> Job:
No pictures go into the copy. Write out exactly the lines below from the one containing "delivery and audience interaction." through the one containing "El Paso Houses for Rent".

Items from a dataset
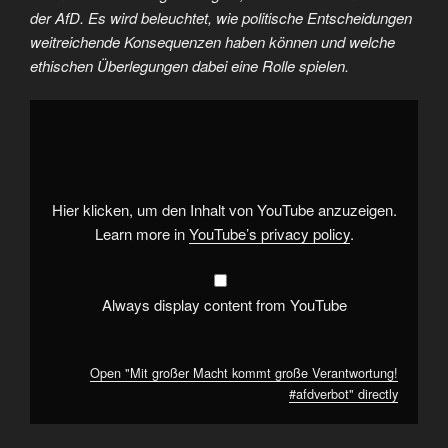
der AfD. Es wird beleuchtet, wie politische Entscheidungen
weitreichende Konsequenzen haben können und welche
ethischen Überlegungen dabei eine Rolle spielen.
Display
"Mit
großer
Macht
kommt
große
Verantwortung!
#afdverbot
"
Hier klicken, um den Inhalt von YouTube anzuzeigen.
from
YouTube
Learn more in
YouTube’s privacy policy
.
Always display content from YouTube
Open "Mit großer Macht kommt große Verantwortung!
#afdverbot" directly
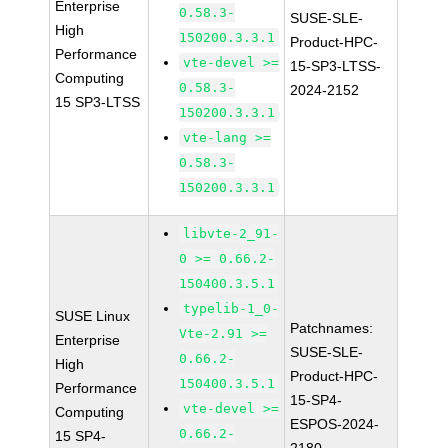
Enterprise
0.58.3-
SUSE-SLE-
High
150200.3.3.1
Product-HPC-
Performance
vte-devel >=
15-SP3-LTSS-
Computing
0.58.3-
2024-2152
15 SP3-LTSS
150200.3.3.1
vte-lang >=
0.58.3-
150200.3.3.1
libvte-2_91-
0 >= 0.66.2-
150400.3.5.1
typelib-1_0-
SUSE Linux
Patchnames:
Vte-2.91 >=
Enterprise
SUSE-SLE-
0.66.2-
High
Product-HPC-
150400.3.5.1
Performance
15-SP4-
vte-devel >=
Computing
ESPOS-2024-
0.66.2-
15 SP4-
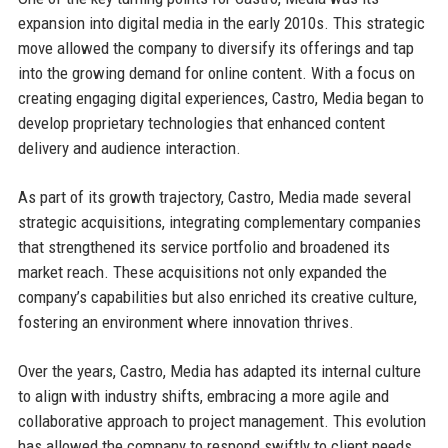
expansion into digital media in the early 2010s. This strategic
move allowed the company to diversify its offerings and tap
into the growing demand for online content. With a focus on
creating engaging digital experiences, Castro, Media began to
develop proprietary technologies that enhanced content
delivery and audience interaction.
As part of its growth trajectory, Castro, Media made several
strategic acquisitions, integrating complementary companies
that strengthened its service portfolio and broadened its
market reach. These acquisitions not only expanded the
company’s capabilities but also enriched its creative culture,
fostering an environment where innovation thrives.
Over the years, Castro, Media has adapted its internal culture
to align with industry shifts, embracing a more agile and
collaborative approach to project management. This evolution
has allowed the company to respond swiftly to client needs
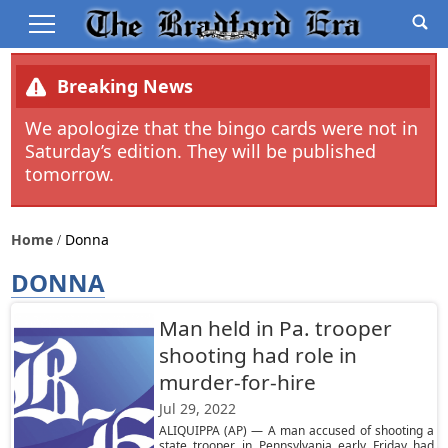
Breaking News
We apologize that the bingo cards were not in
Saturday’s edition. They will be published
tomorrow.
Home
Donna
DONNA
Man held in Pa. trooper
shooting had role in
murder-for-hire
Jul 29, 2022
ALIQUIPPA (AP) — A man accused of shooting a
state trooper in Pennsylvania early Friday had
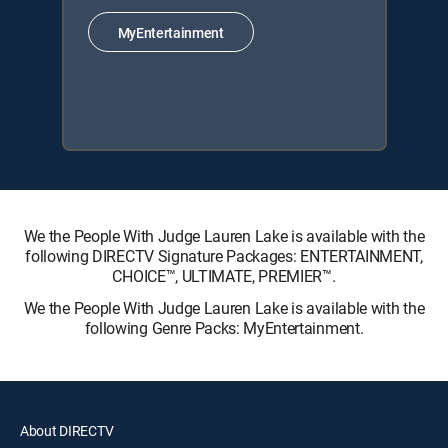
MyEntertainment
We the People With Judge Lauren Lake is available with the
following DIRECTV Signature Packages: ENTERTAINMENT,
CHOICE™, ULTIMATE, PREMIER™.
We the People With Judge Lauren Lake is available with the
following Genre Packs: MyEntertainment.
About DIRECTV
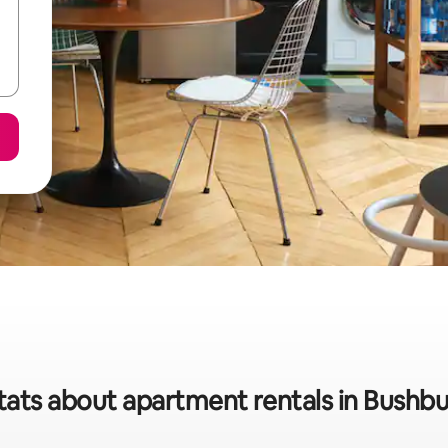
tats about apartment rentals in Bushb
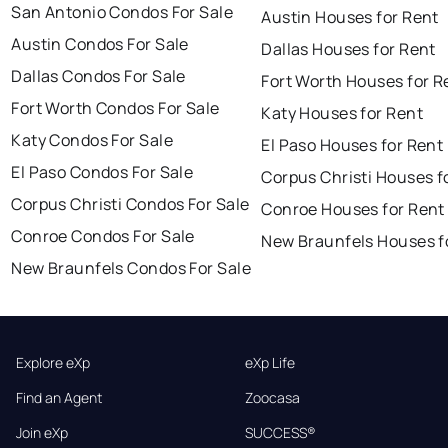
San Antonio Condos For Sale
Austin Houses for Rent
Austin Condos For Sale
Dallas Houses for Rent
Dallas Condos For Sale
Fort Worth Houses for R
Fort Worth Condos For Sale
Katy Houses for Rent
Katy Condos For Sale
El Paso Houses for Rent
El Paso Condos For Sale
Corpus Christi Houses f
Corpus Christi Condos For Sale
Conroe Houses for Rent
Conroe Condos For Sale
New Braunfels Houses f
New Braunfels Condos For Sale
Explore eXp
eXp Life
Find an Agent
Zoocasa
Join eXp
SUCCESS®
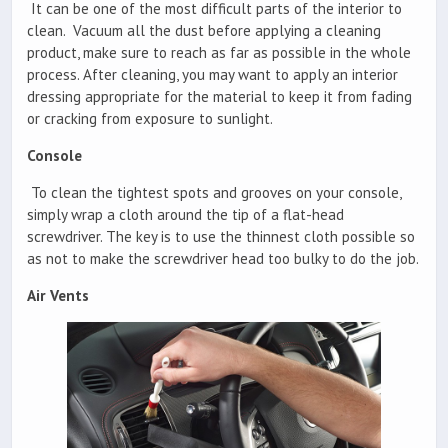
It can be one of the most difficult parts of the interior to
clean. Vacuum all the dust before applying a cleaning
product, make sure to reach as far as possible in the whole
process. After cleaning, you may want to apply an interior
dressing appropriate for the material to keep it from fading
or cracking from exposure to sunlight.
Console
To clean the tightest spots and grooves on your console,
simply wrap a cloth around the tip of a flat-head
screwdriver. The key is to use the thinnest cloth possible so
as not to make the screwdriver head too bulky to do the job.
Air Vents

> Response to the exercise:
delivery and audience interaction.
As part of its growth trajectory, Castro, Media made several
strategic acquisitions, integrating complementary companies
that strengthened its service portfolio and broadened its
market reach. These acquisitions not only expanded the
company’s capabilities but also enriched its creative culture,
fostering an environment where innovation thrives.
Over the years, Castro, Media has adapted its internal culture
to align with industry shifts, embracing a more agile and
collaborative approach to project management. This evolution
has allowed the company to respond swiftly to client needs
Breaking News
We apologize that the bingo cards were not in
Saturday’s edition. They will be published
tomorrow.
Home
Donna
DONNA
Man held in Pa. trooper
shooting had role in
murder-for-hire
Jul 29, 2022
ALIQUIPPA (AP) — A man accused of shooting a
state trooper in Pennsylvania early Friday had
MyEntertainment
We the People With Judge Lauren Lake is available with the
following DIRECTV Signature Packages: ENTERTAINMENT,
CHOICE™, ULTIMATE, PREMIER™.
We the People With Judge Lauren Lake is available with the
following Genre Packs: MyEntertainment.
About DIRECTV
tats about apartment rentals in Bushb
San Antonio Condos For Sale
Austin Houses for Rent
Austin Condos For Sale
Dallas Houses for Rent
Dallas Condos For Sale
Fort Worth Houses for R
Fort Worth Condos For Sale
Katy Houses for Rent
Katy Condos For Sale
El Paso Houses for Rent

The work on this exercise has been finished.